The other countries with the highest numbers are some like Mexico, with 30 homicides, half of them directed against indigenous people. The country registers an increase of 67% compared to 2019 in a context in which a great majority of murders do not face any legal process.
The Philippines also has worrying figures, with 29 lethal attacks. In this case, the association points to the “deterioration of the human rights situation” that the country is experiencing, causing opponents to face violent reprimands from institutions such as the police or the army. The report also mentions Nicaragua, a country that with 12 murders becomes the “deadliest place for defenders”, taking into account the attacks per capita.
On the other hand, in the cases in which the victims were attacked for protecting the forests, the majority worked to defend these ecosystems from deforestation and industrial development, “vital” in the fight against the climate crisis.
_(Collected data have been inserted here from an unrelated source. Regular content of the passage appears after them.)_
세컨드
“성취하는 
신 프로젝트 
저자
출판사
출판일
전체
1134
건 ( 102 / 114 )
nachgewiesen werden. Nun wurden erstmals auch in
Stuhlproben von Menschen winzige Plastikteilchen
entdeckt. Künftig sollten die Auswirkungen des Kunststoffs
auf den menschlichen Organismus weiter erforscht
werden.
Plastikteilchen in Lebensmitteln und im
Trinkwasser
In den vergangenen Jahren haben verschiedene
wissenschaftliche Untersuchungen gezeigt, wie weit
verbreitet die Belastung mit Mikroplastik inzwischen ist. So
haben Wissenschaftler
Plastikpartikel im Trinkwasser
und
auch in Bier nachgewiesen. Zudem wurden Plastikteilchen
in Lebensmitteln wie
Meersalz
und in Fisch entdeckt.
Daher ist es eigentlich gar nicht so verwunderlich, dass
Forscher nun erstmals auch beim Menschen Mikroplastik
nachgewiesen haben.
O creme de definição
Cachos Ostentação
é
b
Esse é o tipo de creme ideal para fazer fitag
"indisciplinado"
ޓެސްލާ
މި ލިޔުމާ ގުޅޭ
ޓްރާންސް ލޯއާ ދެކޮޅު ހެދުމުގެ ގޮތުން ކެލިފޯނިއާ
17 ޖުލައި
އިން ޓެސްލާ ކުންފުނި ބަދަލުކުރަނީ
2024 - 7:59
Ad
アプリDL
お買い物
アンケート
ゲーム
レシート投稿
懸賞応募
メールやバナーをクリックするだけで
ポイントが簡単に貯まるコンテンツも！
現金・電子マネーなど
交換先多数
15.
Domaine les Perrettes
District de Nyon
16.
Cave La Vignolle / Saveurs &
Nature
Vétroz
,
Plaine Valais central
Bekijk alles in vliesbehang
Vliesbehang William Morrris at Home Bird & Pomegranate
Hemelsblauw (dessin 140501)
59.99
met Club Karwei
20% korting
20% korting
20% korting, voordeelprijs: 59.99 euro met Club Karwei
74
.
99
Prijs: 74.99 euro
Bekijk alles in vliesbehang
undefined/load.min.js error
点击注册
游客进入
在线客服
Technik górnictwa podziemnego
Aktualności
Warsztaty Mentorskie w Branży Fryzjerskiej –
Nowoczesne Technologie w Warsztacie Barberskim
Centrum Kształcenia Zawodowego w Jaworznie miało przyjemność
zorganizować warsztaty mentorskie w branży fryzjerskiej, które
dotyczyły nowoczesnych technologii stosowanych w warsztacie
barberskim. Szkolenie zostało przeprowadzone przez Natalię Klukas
There were also those who died “protecting rivers, coastal areas and oceans.”
Recommendations for WHO, Europe, governments and companies
The letter not only provides data on homicides or attacks on environmentalists, it also offers a series of recommendations aimed at public institutions and companies. In this sense, the organization understands that WHO must “formally recognize the human right to a safe, healthy and sustainable environment”, as well as “ensure” that “the commitments and actions assumed” at the United Nations Conference on Climate Change of 2021 to implement the Paris Agreement, “integrate the protection of human rights.”
For their part, they consider that governments must, in addition to protecting the rights of defenders, “guarantee” that their policies are in line with this idea and “repeal any” law used to “criminalize” them. They also “hold companies” accountable for the “violence and other damages inflicted”, and “guarantee access to justice through investigation and prosecution of all relevant actors.”
Regarding the European Commission, it is specified that it is working on two important regulations: an initiative on Sustainable Corporate Governance and a regulation on basic products that pose a forest risk. Regarding the first, an enforcement mechanism is required with regimes to hold companies accountable and punish, while the second considers that the EU should require financing “only for operations that have obtained the free, prior and informed consent” of the companies. indigenous and local groups.
Finally, the text states that companies “must do what is in their power to ensure that they are not causing, contributing or benefiting from these attacks, whatever the costs.”
Global Witness, which collects data on violence against environmental activists since 2012, assures that what is alarming is not only the number or percentage of murders. These attacks “occur in the context of a broader range of threats against defenders, including intimidation, surveillance, sexual violence and criminalization.” In other words, for the organization, the figures they work with are an “underestimate”, because there are other attacks that are not usually reported by activists.